Alors certes, on peut peut-être reprocher à certains sons d'avoir vieilli (les synthés et les drum machines font très "années 80"), ou à Matt Johnson d'en faire un peu trop (pas moins de 67 musiciens et trois producteurs ont collaboré sur l'album, de Neneh Cherry à Roli Mosimann des Swans, et toutes les pistes de l'album ont fait l'objet de vidéos, compilées sur VHS). Mais franchement, je vous dis plus ça par acquis de conscience qu'autre chose : cette abondance est mine de rien en phase avec le thème du disque, et l'excès d'énergie qui transpire par toutes ces pistes ne nuit en rien à l'efficacité des compositions de l'album. Je sais que plusieurs auditeurs ont déjà été rebutés par le son du disque, mais je ne changerais rien à "Infected", qui est l'un des albums de cette période-là que je préfère et dont les huit pistes sont tout simplement huit tubes.

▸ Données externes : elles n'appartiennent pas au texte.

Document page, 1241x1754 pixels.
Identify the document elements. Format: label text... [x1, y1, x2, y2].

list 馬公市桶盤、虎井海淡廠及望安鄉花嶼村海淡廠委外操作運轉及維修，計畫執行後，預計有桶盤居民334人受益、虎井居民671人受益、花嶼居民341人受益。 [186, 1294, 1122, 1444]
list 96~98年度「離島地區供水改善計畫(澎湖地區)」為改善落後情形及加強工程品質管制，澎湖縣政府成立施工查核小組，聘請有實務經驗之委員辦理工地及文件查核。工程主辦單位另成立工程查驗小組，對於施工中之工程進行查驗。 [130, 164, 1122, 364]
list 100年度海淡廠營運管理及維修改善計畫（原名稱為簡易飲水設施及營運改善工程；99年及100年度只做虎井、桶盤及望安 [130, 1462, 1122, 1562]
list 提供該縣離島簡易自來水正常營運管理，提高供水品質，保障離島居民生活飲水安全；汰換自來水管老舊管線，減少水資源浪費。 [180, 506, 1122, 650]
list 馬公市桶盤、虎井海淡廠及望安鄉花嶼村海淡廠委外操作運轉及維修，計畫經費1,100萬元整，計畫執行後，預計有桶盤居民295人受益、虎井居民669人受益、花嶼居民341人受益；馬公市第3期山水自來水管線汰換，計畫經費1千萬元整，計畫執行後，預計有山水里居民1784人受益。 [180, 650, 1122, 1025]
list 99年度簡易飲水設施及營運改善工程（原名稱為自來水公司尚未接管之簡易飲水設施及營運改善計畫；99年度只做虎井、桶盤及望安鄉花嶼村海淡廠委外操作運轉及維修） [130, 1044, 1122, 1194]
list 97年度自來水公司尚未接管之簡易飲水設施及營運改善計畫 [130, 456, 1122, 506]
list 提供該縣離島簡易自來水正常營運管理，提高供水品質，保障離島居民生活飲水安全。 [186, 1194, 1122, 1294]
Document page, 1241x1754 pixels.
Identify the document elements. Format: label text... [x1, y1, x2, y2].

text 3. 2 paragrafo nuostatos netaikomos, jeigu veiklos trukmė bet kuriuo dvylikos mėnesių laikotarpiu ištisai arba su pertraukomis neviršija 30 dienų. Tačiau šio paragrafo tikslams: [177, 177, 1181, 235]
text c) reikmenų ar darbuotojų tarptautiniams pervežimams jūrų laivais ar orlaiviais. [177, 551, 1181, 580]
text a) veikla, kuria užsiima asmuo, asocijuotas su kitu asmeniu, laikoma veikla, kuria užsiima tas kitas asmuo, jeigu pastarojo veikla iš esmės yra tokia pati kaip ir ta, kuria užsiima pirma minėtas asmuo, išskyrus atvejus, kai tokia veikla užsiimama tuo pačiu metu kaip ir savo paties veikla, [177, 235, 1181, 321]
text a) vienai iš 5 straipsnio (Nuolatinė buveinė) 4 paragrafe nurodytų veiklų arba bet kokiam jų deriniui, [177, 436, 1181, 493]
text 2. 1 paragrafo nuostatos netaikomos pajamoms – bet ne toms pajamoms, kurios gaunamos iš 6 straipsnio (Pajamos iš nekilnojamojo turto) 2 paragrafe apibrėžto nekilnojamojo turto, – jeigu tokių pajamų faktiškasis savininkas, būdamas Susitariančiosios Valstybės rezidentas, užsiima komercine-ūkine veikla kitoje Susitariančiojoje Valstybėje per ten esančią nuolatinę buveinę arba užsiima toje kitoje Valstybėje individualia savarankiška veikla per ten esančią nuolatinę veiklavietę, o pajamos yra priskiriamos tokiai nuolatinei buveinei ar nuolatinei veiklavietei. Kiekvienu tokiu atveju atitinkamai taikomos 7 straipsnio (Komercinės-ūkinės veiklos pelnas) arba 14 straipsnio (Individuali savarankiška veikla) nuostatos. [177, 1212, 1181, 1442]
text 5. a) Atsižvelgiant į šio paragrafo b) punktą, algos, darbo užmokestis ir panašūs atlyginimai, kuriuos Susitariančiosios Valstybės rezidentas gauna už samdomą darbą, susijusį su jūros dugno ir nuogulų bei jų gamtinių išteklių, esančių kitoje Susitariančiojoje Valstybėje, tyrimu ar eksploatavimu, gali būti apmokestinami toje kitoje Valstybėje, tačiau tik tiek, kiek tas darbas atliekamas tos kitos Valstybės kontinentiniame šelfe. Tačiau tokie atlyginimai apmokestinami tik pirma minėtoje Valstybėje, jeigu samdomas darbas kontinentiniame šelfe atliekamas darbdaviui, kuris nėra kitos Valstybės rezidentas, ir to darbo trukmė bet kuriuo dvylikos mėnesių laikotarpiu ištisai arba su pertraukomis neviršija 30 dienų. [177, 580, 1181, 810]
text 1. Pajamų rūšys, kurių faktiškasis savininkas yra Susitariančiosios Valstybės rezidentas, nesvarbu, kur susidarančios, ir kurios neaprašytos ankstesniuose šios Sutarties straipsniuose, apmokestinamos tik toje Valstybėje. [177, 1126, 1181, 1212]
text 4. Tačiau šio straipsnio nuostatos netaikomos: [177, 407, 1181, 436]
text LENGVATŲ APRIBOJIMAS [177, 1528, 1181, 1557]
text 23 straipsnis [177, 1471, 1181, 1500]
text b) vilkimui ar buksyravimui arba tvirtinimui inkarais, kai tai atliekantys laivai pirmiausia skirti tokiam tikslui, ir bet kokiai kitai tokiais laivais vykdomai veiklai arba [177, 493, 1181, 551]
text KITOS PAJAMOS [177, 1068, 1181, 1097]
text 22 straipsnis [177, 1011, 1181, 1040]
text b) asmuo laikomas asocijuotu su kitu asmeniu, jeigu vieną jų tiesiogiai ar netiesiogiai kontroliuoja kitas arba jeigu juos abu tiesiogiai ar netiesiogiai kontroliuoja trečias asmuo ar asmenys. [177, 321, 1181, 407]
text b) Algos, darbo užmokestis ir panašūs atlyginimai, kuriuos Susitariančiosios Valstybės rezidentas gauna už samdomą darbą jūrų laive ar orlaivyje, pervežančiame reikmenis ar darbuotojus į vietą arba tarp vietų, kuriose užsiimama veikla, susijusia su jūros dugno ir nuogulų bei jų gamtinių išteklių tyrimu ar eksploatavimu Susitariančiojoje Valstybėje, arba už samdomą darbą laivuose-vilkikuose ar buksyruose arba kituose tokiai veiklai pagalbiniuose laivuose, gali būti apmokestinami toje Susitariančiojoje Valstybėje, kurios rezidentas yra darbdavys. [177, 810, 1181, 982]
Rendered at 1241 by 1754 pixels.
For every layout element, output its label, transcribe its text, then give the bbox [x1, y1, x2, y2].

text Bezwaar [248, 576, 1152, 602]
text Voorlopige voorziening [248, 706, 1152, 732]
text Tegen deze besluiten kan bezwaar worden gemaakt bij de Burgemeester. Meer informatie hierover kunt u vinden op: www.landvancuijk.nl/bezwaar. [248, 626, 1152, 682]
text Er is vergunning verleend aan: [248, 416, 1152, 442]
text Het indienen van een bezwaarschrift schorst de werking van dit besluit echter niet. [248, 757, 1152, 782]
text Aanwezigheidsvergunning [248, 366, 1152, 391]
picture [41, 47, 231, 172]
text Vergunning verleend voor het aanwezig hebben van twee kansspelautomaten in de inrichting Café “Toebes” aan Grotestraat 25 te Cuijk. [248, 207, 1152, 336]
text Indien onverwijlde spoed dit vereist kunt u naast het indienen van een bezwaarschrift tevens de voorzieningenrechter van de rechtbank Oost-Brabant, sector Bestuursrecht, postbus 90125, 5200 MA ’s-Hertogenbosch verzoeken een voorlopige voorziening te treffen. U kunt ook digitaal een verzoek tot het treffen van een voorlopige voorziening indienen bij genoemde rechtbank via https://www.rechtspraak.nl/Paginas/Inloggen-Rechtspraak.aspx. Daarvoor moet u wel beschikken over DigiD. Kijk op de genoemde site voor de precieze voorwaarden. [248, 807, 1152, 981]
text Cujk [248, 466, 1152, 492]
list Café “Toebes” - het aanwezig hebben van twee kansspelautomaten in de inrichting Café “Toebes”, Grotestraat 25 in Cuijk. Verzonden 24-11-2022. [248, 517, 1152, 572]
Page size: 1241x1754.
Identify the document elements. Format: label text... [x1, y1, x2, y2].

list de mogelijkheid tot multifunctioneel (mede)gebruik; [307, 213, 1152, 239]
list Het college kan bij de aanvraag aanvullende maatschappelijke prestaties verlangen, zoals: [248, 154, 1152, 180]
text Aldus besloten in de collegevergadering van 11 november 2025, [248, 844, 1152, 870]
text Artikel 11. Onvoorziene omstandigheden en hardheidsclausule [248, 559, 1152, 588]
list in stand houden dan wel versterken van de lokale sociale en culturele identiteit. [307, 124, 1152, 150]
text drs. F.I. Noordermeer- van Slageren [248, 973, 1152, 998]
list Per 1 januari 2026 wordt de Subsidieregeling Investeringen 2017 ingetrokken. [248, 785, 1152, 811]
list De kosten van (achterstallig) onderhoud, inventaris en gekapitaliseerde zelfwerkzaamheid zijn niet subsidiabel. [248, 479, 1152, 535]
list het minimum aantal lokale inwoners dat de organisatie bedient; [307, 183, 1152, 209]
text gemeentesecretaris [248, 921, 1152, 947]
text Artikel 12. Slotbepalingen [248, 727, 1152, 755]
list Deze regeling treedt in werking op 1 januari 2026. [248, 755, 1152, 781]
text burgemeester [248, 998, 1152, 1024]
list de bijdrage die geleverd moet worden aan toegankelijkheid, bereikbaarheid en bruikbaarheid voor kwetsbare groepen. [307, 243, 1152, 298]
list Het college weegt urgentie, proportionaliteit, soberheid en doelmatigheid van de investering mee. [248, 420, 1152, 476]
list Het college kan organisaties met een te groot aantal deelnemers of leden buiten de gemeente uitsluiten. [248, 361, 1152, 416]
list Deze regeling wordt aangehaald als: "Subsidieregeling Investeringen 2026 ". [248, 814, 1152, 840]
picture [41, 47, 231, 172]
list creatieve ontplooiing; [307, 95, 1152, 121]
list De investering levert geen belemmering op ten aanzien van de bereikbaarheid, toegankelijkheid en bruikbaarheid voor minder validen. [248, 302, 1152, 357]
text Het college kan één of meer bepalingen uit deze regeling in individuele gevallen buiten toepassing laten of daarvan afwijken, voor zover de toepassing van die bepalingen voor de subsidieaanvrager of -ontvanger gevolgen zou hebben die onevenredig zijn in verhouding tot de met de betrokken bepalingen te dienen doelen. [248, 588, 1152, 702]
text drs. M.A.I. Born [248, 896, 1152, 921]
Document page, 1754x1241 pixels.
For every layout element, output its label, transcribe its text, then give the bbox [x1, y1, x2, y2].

(Infected, en version live surchargée en effets et en testostérone,
avec Johnson en maillot de corps, une danseuse-chanteuse en costume moulant
et une distortion inutile vers 02:10. OK, là, il en fait peut-être un peu trop.
Mais dites-moi que ce beat, que cette basse, que cette mélodie, que cette chanson
ne sont pas efficaces !)

Si Matt Johnson est connu pour ne pas avoir publié tout ce qu'il a enregistré (la discographie officielle de The The regroupe presque autant d'albums inédits que d'albums effectivement parus), on peut sans hésitation recommander les quatre albums qu'il a sortis de 1986 à 1993, tous aussi géants les uns que les autres : "Soul Mining", "Infected", l'ambitieux "Mind Bomb" et le mélancolique, apaisé et intimiste "Dusk". "Burning Blue Soul" (plus orienté shoegaze) et "NakedSelf" (parfois grinçant et touchant, parfois fatigué) sont malheureusement plus inégaux, et c'est bien le The The aussi dérangé que flamboyant des années 80 et 90 qu'il vous faut écouter. (Enfin, "qu'il vous faut écouter", façon de parler : personne ne viendra vous taper sur les doigts si vous ne le faites pas. Mais vous rateriez quelque chose.)